#### REQUIREMENT A:
Answer the following from the kiosk article, one answer per line, marked in the same way.
(i) What street address is given for the kiosk?
(ii) What is the name of the person in the red apron?
(iii) What does a "same-day" coffee refill cost?
#### REQUIREMENT B:
Duplicate the portion of the kiosk article from "330 Park Boulevard, San" to "and okay, Caitlin.".

--- START OF SELECTED PASSAGE ---

The Kassianna (Living Room) kiosk: Downtown’s only totally outdoor café?
330 Park Boulevard, San Diego
Dome seen from the café table
As much as I love the new Central Library and kinda go “Wow!” every time the bus or trolley I’m in rolls under its beautiful dome, I’ve never gone inside. And the reason is just plain ridiculous.
It’s that the café they built into the library courtyard never actually happened.
Always liked the idea that you’d go up off the street and into a coffee-aroma’d plaza around a café with people at tables among the orange bougainvillea chatting or burbling in deep conversations about Kafka, Kant, and okay, Caitlin.
Instead, a dead, concrete no-man’s-land.
That’s what I thought till I just happened by, around seven in the evening. Noticed one gate still open. Security guy says, “Poetry reading?”
“Uh, no,” I say.
“Music, quartet on the eighth floor?”
“Well, then, sorry. Library’s closed for the day.”
Except, fact is, now I’m noticing lights in the kiosk and a sign that reads “OPEN.”
“Can I go see if they have a Blue Plate Special?” I ask.
“Ah, okay,” he says.
So, I hop up the steps and into the courtyard. Round of applause ripples out from the Neil Morgan Auditorium, where the poetry’s going on.
I head for the kiosk.
I can see someone in a red apron cleaning up inside. She notices me. Pokes her head through the sliding window. Norma. “We’ll stay open while there are people here,” she says. “Anything you like. We mainly have sandwiches, but we have hot dishes like a turkey lasagna and a Marco Polo pestollini. Library staff here like them.”
Oh, yes. See the items on their electronic screen menu. “Ben Franklin’s Turkey Lasagna, served with salad and a slice of bread.” It involves ground turkey, lasagna noodles, onions, and parmesan cheese. Costs $7.50.
Ditto the pestollini. But what really interests me, have to say, is a couple of quiche dishes. I know, I know. Real men don’t eat quiche. Remember that book by Bruce Feirstein? Maybe if I called it an egg and bacon pie, not quiche. Whatever. They have a Popeye Spinach one and a Jane Austen. Also $7.50 each.
I go for the Jane Austen. Man, so glad I did. It has bacon, sautéed garlic and onions, eggs (of course), plus cream, and gruyère, swiss, and parmesan cheeses all in a pie-dough crust. And it comes with salad and a slice of bread, for $7.50. I get a coffee ($1.85, and 75 cents for a “same-day” refill), and head for the first free table. Huh. It was donated by Liz Bernal and Suzanne Latour. Little metal plaque in the middle says so. Every table has a different plaque.

--- END OF SELECTED PASSAGE ---
--- START OF EXTRACTED MATERIAL ---

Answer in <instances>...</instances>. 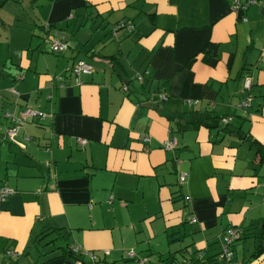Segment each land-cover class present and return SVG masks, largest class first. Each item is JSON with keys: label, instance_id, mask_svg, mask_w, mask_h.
Wrapping results in <instances>:
<instances>
[{"label": "crops", "instance_id": "1", "mask_svg": "<svg viewBox=\"0 0 264 264\" xmlns=\"http://www.w3.org/2000/svg\"><path fill=\"white\" fill-rule=\"evenodd\" d=\"M122 22L135 29L114 34ZM48 25L68 35L63 54L44 41ZM263 46L264 4L235 12L230 0L6 1L0 185L15 193L0 211V264H93L72 246L95 251V264H132L131 251L139 264H264V161L251 144L264 147ZM77 60L96 68L82 82L68 71ZM26 107L48 116L27 121L14 144L6 113ZM230 227L243 234L224 261Z\"/></svg>", "mask_w": 264, "mask_h": 264}, {"label": "built area", "instance_id": "2", "mask_svg": "<svg viewBox=\"0 0 264 264\" xmlns=\"http://www.w3.org/2000/svg\"><path fill=\"white\" fill-rule=\"evenodd\" d=\"M232 10L235 12L239 11H246L250 6L252 5H258V4H264V0H230ZM121 29H128V31H133L135 29V26L132 23H119L114 28V34H116ZM46 43L50 44L51 51L55 54H63L67 51L69 48V42L63 40L58 35H52L48 33L44 39ZM261 62L264 64V46L261 50ZM68 71L74 75L79 82H82L81 76L82 75H90L93 74L96 71L95 66L85 60H77L73 63V65L68 69ZM148 71L146 72V74ZM143 74H137L138 80H143ZM24 79V76L22 74H18L15 76V81L19 82ZM62 79V78H60ZM244 88L246 90H251L253 85V77L251 75H246L244 77ZM124 90L127 91L128 87L124 86ZM13 93L18 94L19 92L13 88L11 89ZM168 99V96L165 94H160V100L166 101ZM187 103L189 105H193L197 103V101L193 100H187ZM252 105V98L248 97L246 100L241 102L239 104V108L243 111H246L249 107ZM6 116L11 120L12 126L7 130L6 136L8 140L14 144H18V131L24 126V124L27 121H35V120H44L48 114L45 112L38 111L31 107H26L22 112H20L18 115L12 114V113H6ZM233 121L232 116H224L221 119V122L224 124H229ZM145 141H149V138H146ZM79 143L81 145H85L87 143V139L81 138L79 139ZM176 145L175 140L166 142L165 147L166 149H172ZM189 176L188 172H181L179 174V180L180 182H185ZM15 193V190L11 188L7 184L0 185V211L2 208V203L8 200V198ZM263 199H264V192H263ZM188 221L190 223H196L197 217L192 215L188 218ZM243 234V231L238 227H230L226 230L222 245V252L220 253L219 258L224 261H230L233 257V250L232 247L238 240L241 239ZM71 250L79 256L77 259L78 261H81L82 256L89 257L90 262L95 264L98 261V254L95 251L91 250H82L80 248H77L75 246L71 247ZM110 252L109 250H104V254L108 255ZM129 260L132 261V264H139L142 263L144 260L136 259L134 251L129 252L128 254ZM179 264V263H175ZM183 264H197L196 262L190 261Z\"/></svg>", "mask_w": 264, "mask_h": 264}, {"label": "trees", "instance_id": "3", "mask_svg": "<svg viewBox=\"0 0 264 264\" xmlns=\"http://www.w3.org/2000/svg\"><path fill=\"white\" fill-rule=\"evenodd\" d=\"M6 1H8V0H0V6H2ZM45 29H46V31H47V33H50V31L52 30V26L51 25H48V26H45L44 27ZM212 49V47L211 46H205L204 47V51H206V52H209L210 50ZM225 116H228V115H225ZM224 116H221L220 117V120L223 118ZM199 122H203V120L202 121H198V120H196V122L195 121H192V123H199ZM231 123V122H230ZM229 123V124H230ZM251 144L253 145V146H255V149H256V155L258 156V158L260 157V162H263L264 161V147L263 146H261L259 143H257L256 141H252L251 142ZM262 248H263V246H262ZM258 252H259V250L256 252V254L254 255V256H258ZM69 253H70V255H73L75 258H79V256L77 255V254H75L72 250H71V248H69ZM82 258V257H81ZM83 261V260H82ZM186 262H190L189 260H176V261H170L169 260V264H175V263H179V264H183V263H186ZM194 262V261H193Z\"/></svg>", "mask_w": 264, "mask_h": 264}, {"label": "water", "instance_id": "4", "mask_svg": "<svg viewBox=\"0 0 264 264\" xmlns=\"http://www.w3.org/2000/svg\"><path fill=\"white\" fill-rule=\"evenodd\" d=\"M57 35L59 37H61L63 40H65V41H68V39H69L68 38V35L65 34L64 32H59ZM146 106L147 107H153V108L159 109V110H162L163 109V105L161 103H159V102H155V103L149 102V103L146 104Z\"/></svg>", "mask_w": 264, "mask_h": 264}]
</instances>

--- END OF EXTRACTED MATERIAL ---

#### CORRECT RESULT A:
(i) 330 Park Boulevard, San Diego
(ii) Norma
(iii) 75 cents

#### CORRECT RESULT B:
330 Park Boulevard, San Diego
Dome seen from the café table
As much as I love the new Central Library and kinda go “Wow!” every time the bus or trolley I’m in rolls under its beautiful dome, I’ve never gone inside. And the reason is just plain ridiculous.
It’s that the café they built into the library courtyard never actually happened.
Always liked the idea that you’d go up off the street and into a coffee-aroma’d plaza around a café with people at tables among the orange bougainvillea chatting or burbling in deep conversations about Kafka, Kant, and okay, Caitlin.